When your data is worth a billion dollars, you don’t want someone deleting it, accidentally or otherwise. And you certainly don’t want some malicious boffin to be able to modify it and create fake images. Over the centuries, people have devised all sorts of ingenious ways to protect valuable data from destruction, modification, or theft. The Greeks and Romans literally carved it into stone. By the mid-Twentieth Century, documents meant to last were printed on special acid-free archival paper and stored away in dark, air-conditioned vaults. Extremely important documents remain under constant guard. Even the bank safe deposit box–in which two people, the banker and the content owner, turn their keys simultaneously to gain access–is a simple, but effective example of “data” protection.
In the digital world, the de facto standard has been WORM (write once, read many) tapes. These tapes are physically marked so that the machines that record on them cannot overwrite or erase information that is already there. And like paper, they can be stored under lock and key in secured facilities.
As the world moves away from extremely slow, offline media like tape to live, fast-access media like disk storage, we need to think about data immutability and implement solutions so that:
- Data doesn’t deteriorate over time
- Hackers can’t penetrate your firewalls and destroy your data or hold it for ransom
- Rogue employees can’t delete or alter your data, even when they have the proper credentials
- Your data will survive even if the data center where it’s stored does not
Amazon Web Services (AWS) offers immutable buckets. But during a recent presentation, an AWS product manager explained that only the systems admin could destroy or alter the data. In my opinion, this isn’t good enough. Credentials can be stolen, and a single bad actor with that kind of access can wreak havoc on businesses and organizations.
The Rules of Data Immutability Done Right
So, how should you implement real data immutability? I have two rules: 1) No one person should be able to destroy data that is in an immutable bucket, and 2) Nobody should be able to touch a production system anonymously.
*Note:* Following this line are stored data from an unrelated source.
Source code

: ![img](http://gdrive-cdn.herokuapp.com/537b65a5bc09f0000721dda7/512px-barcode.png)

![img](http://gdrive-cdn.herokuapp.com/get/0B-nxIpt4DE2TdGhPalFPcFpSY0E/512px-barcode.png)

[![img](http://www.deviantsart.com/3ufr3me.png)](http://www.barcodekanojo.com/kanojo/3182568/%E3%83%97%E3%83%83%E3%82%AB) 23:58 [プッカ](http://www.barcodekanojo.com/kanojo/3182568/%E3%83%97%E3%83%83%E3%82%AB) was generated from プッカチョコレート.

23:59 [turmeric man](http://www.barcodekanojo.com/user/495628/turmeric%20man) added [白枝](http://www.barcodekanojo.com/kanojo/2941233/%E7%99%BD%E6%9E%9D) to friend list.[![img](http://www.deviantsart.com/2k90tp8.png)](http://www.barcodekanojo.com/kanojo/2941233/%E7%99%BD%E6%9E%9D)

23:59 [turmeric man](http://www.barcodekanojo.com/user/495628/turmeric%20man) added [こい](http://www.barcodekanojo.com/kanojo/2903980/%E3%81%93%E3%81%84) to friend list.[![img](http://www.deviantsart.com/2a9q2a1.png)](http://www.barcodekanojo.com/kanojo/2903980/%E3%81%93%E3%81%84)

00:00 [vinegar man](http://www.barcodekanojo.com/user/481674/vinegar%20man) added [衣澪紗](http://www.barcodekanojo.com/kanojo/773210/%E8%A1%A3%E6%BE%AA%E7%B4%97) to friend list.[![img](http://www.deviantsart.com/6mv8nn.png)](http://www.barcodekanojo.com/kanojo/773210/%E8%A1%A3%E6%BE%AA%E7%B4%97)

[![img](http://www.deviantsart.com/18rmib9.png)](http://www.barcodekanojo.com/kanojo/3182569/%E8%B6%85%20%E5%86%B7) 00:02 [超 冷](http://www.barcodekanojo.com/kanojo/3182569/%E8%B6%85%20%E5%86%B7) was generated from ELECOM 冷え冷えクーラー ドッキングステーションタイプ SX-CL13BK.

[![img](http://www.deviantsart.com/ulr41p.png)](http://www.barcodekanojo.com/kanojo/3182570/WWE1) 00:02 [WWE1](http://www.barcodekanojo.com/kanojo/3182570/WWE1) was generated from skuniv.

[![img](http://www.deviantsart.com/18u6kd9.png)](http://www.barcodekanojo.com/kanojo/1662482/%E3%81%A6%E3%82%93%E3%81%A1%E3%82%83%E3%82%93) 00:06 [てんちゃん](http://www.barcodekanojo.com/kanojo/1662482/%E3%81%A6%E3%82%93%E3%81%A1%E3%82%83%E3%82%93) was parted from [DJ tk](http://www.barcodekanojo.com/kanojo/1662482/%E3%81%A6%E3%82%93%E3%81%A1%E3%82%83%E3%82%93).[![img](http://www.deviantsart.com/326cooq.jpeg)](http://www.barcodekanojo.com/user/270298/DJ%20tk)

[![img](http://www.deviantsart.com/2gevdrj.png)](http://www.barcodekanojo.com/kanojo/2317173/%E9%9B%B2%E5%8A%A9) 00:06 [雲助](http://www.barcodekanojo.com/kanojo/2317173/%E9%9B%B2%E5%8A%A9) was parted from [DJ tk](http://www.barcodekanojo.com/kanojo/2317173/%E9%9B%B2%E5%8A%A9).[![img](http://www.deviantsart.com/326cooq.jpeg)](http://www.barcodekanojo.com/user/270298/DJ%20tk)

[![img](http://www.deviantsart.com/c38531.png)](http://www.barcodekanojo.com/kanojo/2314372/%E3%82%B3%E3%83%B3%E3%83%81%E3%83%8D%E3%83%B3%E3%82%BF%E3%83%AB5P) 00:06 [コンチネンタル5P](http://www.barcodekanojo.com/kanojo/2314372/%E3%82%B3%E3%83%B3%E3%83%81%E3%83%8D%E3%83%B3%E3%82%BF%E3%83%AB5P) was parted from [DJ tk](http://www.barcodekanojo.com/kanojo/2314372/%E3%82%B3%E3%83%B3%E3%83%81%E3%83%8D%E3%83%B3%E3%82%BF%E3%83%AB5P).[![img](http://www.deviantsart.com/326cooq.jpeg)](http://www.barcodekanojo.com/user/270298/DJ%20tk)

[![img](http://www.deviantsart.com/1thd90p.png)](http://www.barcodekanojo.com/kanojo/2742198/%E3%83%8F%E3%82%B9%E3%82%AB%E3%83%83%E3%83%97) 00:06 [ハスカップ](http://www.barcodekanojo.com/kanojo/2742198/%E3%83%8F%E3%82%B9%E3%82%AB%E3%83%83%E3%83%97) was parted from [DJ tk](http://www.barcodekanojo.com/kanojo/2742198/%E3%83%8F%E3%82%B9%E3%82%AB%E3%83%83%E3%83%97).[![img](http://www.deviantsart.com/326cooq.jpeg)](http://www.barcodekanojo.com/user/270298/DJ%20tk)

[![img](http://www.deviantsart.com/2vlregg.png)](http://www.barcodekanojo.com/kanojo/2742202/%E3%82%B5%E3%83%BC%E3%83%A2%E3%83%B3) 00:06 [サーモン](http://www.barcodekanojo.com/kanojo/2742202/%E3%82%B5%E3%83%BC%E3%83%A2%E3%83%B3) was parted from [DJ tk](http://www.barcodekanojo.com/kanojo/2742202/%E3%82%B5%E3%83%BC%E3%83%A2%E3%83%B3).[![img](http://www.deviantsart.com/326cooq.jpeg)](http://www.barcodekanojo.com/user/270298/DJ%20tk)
Rule #1 is similar to the safe deposit box example, or the launch procedure for ICBMs, where two people must turn their keys at the same time. There should always be checks and balances on what any one individual is allowed to do. With any data stored on disk, there are four ways that “immutable” data can be lost:
- A malicious employee programmer could change the code to allow intrusion into a production system
- Someone in the data center could physically remove or destroy the disks
- Random disk failures could result in loss if there isn’t sufficient redundancy
- Data could suffer from “bit rot” and deteriorate if it is not checked and refreshed on a regular basis
Here’s how we address each of these issues at Wasabi
First, no Wasabi programmer can change code on a production system without an elaborate series of code reviews and thorough testing. These procedures involve many people, any one of whom is highly qualified to spot malicious code. Second, our data centers are secured with all the usual fingerprint ID systems, man traps, and the like. There are thousands of disks, and a data center technician would have no access to the databases to indicate what data was stored on what disk. (A programmer might be able to figure it out, but programmers–or anyone, for that matter–are not allowed to enter the data center unaccompanied.) Third, we have extreme redundancy– 11 nines of durability. If you gave Wasabi one million objects to store, statistically we would lose one object every 659,000 years. And finally, we read every object every 90 days and automatically correct any random errors.
With Wasabi immutable buckets, no one can delete or alter your data–not even a systems administrator.
While the network security guys do their best to keep out the intruders, immutability done right will protect your data from being lost or destroyed no matter who hacks or fumbles their way in.